[Dataset entries]

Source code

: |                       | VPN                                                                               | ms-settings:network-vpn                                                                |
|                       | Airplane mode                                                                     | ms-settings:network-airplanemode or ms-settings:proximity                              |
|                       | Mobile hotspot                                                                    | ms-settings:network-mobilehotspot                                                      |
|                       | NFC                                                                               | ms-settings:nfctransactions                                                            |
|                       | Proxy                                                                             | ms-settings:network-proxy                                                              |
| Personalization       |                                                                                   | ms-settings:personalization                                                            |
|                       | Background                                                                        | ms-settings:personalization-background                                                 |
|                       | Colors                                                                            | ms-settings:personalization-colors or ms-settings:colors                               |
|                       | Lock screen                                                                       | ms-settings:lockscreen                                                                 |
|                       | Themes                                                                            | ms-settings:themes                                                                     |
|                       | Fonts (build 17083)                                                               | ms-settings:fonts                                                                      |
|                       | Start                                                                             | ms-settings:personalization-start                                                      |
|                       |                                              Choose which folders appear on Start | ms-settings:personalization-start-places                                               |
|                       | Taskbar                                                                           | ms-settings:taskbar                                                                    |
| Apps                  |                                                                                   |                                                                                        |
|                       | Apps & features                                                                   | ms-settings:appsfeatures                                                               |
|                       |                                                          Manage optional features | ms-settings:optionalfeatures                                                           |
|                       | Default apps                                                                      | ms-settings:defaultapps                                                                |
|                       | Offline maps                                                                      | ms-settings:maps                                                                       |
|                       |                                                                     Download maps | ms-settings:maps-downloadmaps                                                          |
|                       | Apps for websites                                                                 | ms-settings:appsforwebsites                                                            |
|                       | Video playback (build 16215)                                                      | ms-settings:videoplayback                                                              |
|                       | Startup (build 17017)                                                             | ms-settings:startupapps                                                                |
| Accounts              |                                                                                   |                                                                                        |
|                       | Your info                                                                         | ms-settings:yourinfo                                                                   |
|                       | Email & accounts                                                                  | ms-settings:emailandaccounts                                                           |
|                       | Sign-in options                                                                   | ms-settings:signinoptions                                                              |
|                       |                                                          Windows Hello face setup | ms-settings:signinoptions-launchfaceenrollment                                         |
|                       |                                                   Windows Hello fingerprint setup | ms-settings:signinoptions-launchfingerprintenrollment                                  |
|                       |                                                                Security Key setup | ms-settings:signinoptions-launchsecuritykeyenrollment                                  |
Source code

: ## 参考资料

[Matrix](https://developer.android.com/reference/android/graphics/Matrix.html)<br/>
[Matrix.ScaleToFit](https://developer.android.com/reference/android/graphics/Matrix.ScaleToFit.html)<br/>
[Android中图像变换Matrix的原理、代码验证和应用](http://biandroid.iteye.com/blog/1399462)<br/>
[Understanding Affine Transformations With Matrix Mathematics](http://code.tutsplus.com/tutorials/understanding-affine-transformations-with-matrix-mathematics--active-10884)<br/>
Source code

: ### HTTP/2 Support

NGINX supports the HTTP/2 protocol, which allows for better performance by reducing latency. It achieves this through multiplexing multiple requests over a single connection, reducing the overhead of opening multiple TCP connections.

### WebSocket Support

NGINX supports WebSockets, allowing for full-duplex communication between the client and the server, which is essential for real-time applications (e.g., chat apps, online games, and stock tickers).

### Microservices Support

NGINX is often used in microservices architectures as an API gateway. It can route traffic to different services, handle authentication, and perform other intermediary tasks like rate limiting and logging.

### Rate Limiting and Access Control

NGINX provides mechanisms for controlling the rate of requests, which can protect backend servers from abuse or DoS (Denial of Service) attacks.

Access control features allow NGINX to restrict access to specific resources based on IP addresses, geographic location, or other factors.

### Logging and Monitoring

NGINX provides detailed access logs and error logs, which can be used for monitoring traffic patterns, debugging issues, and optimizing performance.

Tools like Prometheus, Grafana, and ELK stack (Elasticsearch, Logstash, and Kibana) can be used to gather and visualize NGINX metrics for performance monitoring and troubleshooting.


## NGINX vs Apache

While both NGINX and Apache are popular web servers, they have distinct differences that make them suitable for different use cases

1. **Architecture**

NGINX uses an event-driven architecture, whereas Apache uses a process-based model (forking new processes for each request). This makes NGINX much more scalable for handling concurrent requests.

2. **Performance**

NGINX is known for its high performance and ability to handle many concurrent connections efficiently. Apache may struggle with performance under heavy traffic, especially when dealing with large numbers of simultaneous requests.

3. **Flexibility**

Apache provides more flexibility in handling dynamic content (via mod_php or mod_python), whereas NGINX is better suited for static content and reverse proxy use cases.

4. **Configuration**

# TASK BRIEF:
A verbatim transcription is needed of the lines above, starting at the line with "Video playback (build" and ending at the line with "[Android中图像变换M", both included, and of nothing else.

# SOLUTION TO THIS PROBLEM:
|                       | Video playback (build 16215)                                                      | ms-settings:videoplayback                                                              |
|                       | Startup (build 17017)                                                             | ms-settings:startupapps                                                                |
| Accounts              |                                                                                   |                                                                                        |
|                       | Your info                                                                         | ms-settings:yourinfo                                                                   |
|                       | Email & accounts                                                                  | ms-settings:emailandaccounts                                                           |
|                       | Sign-in options                                                                   | ms-settings:signinoptions                                                              |
|                       |                                                          Windows Hello face setup | ms-settings:signinoptions-launchfaceenrollment                                         |
|                       |                                                   Windows Hello fingerprint setup | ms-settings:signinoptions-launchfingerprintenrollment                                  |
|                       |                                                                Security Key setup | ms-settings:signinoptions-launchsecuritykeyenrollment                                  |
Source code

: ## 参考资料

[Matrix](https://developer.android.com/reference/android/graphics/Matrix.html)<br/>
[Matrix.ScaleToFit](https://developer.android.com/reference/android/graphics/Matrix.ScaleToFit.html)<br/>
[Android中图像变换Matrix的原理、代码验证和应用](http://biandroid.iteye.com/blog/1399462)<br/>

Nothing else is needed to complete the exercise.